» What you should do:
Copy the line with "the woman in bathtub at pixel 173 163 | 1.71" and all lines following it through the last line of the entries, exactly as written.

[Start of section]

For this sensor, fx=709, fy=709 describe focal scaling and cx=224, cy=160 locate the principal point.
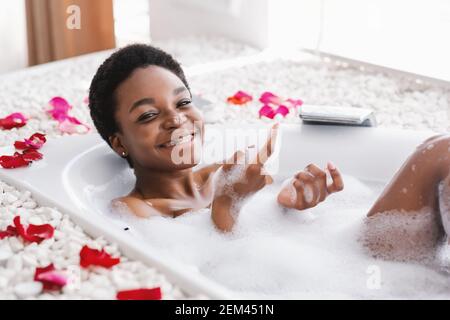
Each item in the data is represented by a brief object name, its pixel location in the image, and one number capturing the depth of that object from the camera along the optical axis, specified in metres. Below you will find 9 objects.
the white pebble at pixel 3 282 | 1.37
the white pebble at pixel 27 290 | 1.34
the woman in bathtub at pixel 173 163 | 1.71
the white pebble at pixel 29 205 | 1.74
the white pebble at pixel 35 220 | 1.63
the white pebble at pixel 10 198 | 1.78
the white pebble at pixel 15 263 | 1.44
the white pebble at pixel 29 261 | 1.45
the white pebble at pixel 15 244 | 1.53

[End of section]

» Answer section:
the woman in bathtub at pixel 173 163 | 1.71
the white pebble at pixel 29 205 | 1.74
the white pebble at pixel 35 220 | 1.63
the white pebble at pixel 10 198 | 1.78
the white pebble at pixel 15 263 | 1.44
the white pebble at pixel 29 261 | 1.45
the white pebble at pixel 15 244 | 1.53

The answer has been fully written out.